▼▼▼
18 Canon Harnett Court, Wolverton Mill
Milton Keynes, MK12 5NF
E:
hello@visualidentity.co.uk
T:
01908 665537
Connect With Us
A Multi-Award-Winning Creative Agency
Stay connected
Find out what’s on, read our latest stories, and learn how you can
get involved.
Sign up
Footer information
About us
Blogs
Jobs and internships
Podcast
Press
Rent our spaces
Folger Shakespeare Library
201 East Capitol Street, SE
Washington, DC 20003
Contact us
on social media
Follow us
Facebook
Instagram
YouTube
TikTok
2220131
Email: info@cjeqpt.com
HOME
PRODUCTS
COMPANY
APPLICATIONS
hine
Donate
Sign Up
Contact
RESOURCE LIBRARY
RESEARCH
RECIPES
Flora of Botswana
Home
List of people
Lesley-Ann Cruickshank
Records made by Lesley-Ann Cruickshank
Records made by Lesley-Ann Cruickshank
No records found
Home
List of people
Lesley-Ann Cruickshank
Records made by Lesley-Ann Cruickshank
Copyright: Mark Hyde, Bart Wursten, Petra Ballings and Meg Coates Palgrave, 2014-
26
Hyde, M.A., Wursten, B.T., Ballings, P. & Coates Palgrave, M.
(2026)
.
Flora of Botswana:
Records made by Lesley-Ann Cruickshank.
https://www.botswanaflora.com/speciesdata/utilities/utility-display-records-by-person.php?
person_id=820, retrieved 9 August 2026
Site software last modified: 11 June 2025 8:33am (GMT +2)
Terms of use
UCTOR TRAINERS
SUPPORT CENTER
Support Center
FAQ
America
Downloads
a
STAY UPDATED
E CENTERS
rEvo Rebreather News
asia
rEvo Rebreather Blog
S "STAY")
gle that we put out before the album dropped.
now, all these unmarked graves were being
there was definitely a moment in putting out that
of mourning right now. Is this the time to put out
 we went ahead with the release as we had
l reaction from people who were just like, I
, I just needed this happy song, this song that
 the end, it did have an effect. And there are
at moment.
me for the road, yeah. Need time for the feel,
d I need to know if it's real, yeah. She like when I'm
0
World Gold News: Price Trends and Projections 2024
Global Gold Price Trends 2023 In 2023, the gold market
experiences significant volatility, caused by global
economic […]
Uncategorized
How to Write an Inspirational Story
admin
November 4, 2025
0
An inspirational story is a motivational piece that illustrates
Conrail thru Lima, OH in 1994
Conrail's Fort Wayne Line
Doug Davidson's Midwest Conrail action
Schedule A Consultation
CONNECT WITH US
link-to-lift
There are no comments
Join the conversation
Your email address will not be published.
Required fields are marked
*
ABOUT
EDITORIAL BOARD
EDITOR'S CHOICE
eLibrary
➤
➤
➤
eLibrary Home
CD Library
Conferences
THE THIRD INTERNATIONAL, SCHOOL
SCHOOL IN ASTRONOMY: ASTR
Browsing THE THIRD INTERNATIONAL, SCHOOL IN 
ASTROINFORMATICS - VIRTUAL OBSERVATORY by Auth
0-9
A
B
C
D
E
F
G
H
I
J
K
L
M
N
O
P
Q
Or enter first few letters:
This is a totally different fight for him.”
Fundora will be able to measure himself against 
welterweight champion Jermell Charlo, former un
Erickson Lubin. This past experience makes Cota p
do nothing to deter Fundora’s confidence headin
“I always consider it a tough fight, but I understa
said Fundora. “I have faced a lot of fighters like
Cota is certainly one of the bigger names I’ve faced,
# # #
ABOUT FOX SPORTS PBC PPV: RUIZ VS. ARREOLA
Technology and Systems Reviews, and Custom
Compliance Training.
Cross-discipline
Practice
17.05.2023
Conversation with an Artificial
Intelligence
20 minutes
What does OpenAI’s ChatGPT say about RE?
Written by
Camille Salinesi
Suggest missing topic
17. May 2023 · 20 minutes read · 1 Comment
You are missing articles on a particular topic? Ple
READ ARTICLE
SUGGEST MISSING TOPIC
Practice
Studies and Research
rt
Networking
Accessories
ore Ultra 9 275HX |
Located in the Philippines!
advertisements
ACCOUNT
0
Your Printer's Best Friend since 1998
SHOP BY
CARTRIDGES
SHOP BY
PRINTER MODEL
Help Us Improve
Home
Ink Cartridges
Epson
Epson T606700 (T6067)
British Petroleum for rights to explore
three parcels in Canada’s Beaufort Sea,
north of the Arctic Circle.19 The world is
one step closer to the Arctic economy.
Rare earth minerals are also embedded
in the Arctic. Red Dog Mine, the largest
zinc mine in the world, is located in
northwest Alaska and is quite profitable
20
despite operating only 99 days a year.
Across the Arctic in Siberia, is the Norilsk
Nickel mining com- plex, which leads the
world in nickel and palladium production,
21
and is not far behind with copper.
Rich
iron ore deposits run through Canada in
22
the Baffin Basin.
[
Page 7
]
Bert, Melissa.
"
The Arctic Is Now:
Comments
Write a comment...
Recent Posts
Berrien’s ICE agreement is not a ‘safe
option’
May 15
▲▲▲
**Exercise brief**
Transcribe all the entries above line for line, keeping every character and the original order.

**Answer to this task**
18 Canon Harnett Court, Wolverton Mill
Milton Keynes, MK12 5NF
E:
hello@visualidentity.co.uk
T:
01908 665537
Connect With Us
A Multi-Award-Winning Creative Agency
Stay connected
Find out what’s on, read our latest stories, and learn how you can
get involved.
Sign up
Footer information
About us
Blogs
Jobs and internships
Podcast
Press
Rent our spaces
Folger Shakespeare Library
201 East Capitol Street, SE
Washington, DC 20003
Contact us
on social media
Follow us
Facebook
Instagram
YouTube
TikTok
2220131
Email: info@cjeqpt.com
HOME
PRODUCTS
COMPANY
APPLICATIONS
hine
Donate
Sign Up
Contact
RESOURCE LIBRARY
RESEARCH
RECIPES
Flora of Botswana
Home
List of people
Lesley-Ann Cruickshank
Records made by Lesley-Ann Cruickshank
Records made by Lesley-Ann Cruickshank
No records found
Home
List of people
Lesley-Ann Cruickshank
Records made by Lesley-Ann Cruickshank
Copyright: Mark Hyde, Bart Wursten, Petra Ballings and Meg Coates Palgrave, 2014-
26
Hyde, M.A., Wursten, B.T., Ballings, P. & Coates Palgrave, M.
(2026)
.
Flora of Botswana:
Records made by Lesley-Ann Cruickshank.
https://www.botswanaflora.com/speciesdata/utilities/utility-display-records-by-person.php?
person_id=820, retrieved 9 August 2026
Site software last modified: 11 June 2025 8:33am (GMT +2)
Terms of use
UCTOR TRAINERS
SUPPORT CENTER
Support Center
FAQ
America
Downloads
a
STAY UPDATED
E CENTERS
rEvo Rebreather News
asia
rEvo Rebreather Blog
S "STAY")
gle that we put out before the album dropped.
now, all these unmarked graves were being
there was definitely a moment in putting out that
of mourning right now. Is this the time to put out
 we went ahead with the release as we had
l reaction from people who were just like, I
, I just needed this happy song, this song that
 the end, it did have an effect. And there are
at moment.
me for the road, yeah. Need time for the feel,
d I need to know if it's real, yeah. She like when I'm
0
World Gold News: Price Trends and Projections 2024
Global Gold Price Trends 2023 In 2023, the gold market
experiences significant volatility, caused by global
economic […]
Uncategorized
How to Write an Inspirational Story
admin
November 4, 2025
0
An inspirational story is a motivational piece that illustrates
Conrail thru Lima, OH in 1994
Conrail's Fort Wayne Line
Doug Davidson's Midwest Conrail action
Schedule A Consultation
CONNECT WITH US
link-to-lift
There are no comments
Join the conversation
Your email address will not be published.
Required fields are marked
*
ABOUT
EDITORIAL BOARD
EDITOR'S CHOICE
eLibrary
➤
➤
➤
eLibrary Home
CD Library
Conferences
THE THIRD INTERNATIONAL, SCHOOL
SCHOOL IN ASTRONOMY: ASTR
Browsing THE THIRD INTERNATIONAL, SCHOOL IN 
ASTROINFORMATICS - VIRTUAL OBSERVATORY by Auth
0-9
A
B
C
D
E
F
G
H
I
J
K
L
M
N
O
P
Q
Or enter first few letters:
This is a totally different fight for him.”
Fundora will be able to measure himself against 
welterweight champion Jermell Charlo, former un
Erickson Lubin. This past experience makes Cota p
do nothing to deter Fundora’s confidence headin
“I always consider it a tough fight, but I understa
said Fundora. “I have faced a lot of fighters like
Cota is certainly one of the bigger names I’ve faced,
# # #
ABOUT FOX SPORTS PBC PPV: RUIZ VS. ARREOLA
Technology and Systems Reviews, and Custom
Compliance Training.
Cross-discipline
Practice
17.05.2023
Conversation with an Artificial
Intelligence
20 minutes
What does OpenAI’s ChatGPT say about RE?
Written by
Camille Salinesi
Suggest missing topic
17. May 2023 · 20 minutes read · 1 Comment
You are missing articles on a particular topic? Ple
READ ARTICLE
SUGGEST MISSING TOPIC
Practice
Studies and Research
rt
Networking
Accessories
ore Ultra 9 275HX |
Located in the Philippines!
advertisements
ACCOUNT
0
Your Printer's Best Friend since 1998
SHOP BY
CARTRIDGES
SHOP BY
PRINTER MODEL
Help Us Improve
Home
Ink Cartridges
Epson
Epson T606700 (T6067)
British Petroleum for rights to explore
three parcels in Canada’s Beaufort Sea,
north of the Arctic Circle.19 The world is
one step closer to the Arctic economy.
Rare earth minerals are also embedded
in the Arctic. Red Dog Mine, the largest
zinc mine in the world, is located in
northwest Alaska and is quite profitable
20
despite operating only 99 days a year.
Across the Arctic in Siberia, is the Norilsk
Nickel mining com- plex, which leads the
world in nickel and palladium production,
21
and is not far behind with copper.
Rich
iron ore deposits run through Canada in
22
the Baffin Basin.
[
Page 7
]
Bert, Melissa.
"
The Arctic Is Now:
Comments
Write a comment...
Recent Posts
Berrien’s ICE agreement is not a ‘safe
option’
May 15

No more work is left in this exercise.